### EXTRACTED ENTRIES

==================================================

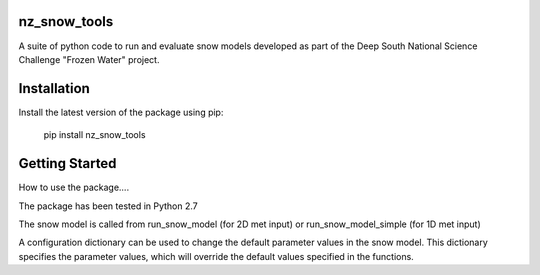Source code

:nz_snow_tools
====

A suite of python code to run and evaluate snow models developed as part of the Deep South National Science Challenge "Frozen Water" project.


Installation
============

Install the latest version of the package using pip:

    pip install nz_snow_tools


Getting Started
===============

How to use the package....

The package has been tested in Python 2.7


The snow model is called from run_snow_model (for 2D met input) or run_snow_model_simple (for 1D met input)

A configuration dictionary can be used to change the default parameter values in the snow model. This dictionary specifies the parameter values, which will override the default values specified in the functions.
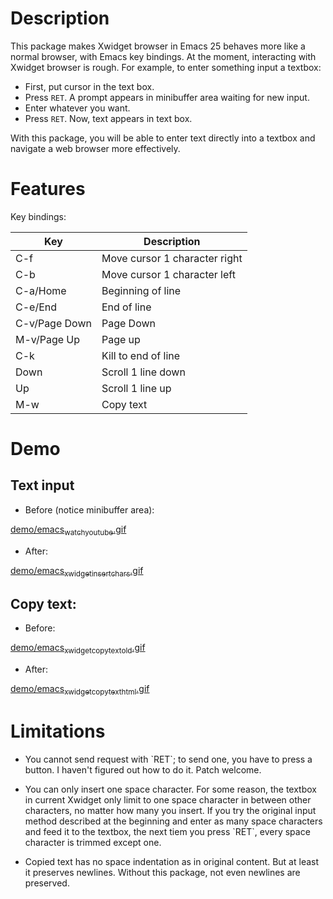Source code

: 
* Description
This package makes Xwidget browser in Emacs 25 behaves more like a normal
browser, with Emacs key bindings. At the moment, interacting with Xwidget
browser is rough. For example, to enter something input a textbox:

- First, put cursor in the text box.
- Press =RET=. A prompt appears in minibuffer area waiting for new input.
- Enter whatever you want.
- Press =RET=. Now, text appears in text box.

With this package, you will be able to enter text directly into a textbox and
navigate a web browser more effectively.

* Features

Key bindings:

| Key           | Description                   |
|---------------+-------------------------------|
| C-f           | Move cursor 1 character right |
| C-b           | Move cursor 1 character left  |
| C-a/Home      | Beginning of line             |
| C-e/End       | End of line                   |
| C-v/Page Down | Page Down                     |
| M-v/Page Up   | Page up                       |
| C-k           | Kill to end of line           |
| Down          | Scroll 1 line down            |
| Up            | Scroll 1 line up              |
| M-w           | Copy text                     |
|---------------+-------------------------------|

* Demo

** Text input
+ Before (notice minibuffer area):
[[file:demo/emacs_watch_youtube.gif][demo/emacs_watch_youtube.gif]]

+ After:
[[file:demo/emacs_xwidget_insert_chars.gif][demo/emacs_xwidget_insert_chars.gif]]

** Copy text:
+ Before:
[[file:demo/emacs_xwidget_copy_text_old.gif][demo/emacs_xwidget_copy_text_old.gif]]

+ After:
[[file:demo/emacs_xwidget_copy_text_html.gif][demo/emacs_xwidget_copy_text_html.gif]]

* Limitations
- You cannot send request with `RET`; to send one, you have to press a button.
  I haven't figured out how to do it. Patch welcome.

- You can only insert one space character. For some reason, the textbox in
  current Xwidget only limit to one space character in between other characters,
  no matter how many you insert. If you try the original input method described
  at the beginning and enter as many space characters and feed it to the
  textbox, the next tiem you press `RET`, every space character is trimmed
  except one.

- Copied text has no space indentation as in original content. But at least it
  preserves newlines. Without this package, not even newlines are preserved.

==================================================

### TASK ITEM
Could you please find every line of the listing above holding the string "cursor" and copy it?

### EXERCISE OUTPUT
- First, put cursor in the text box.
| C-f           | Move cursor 1 character right |
| C-b           | Move cursor 1 character left  |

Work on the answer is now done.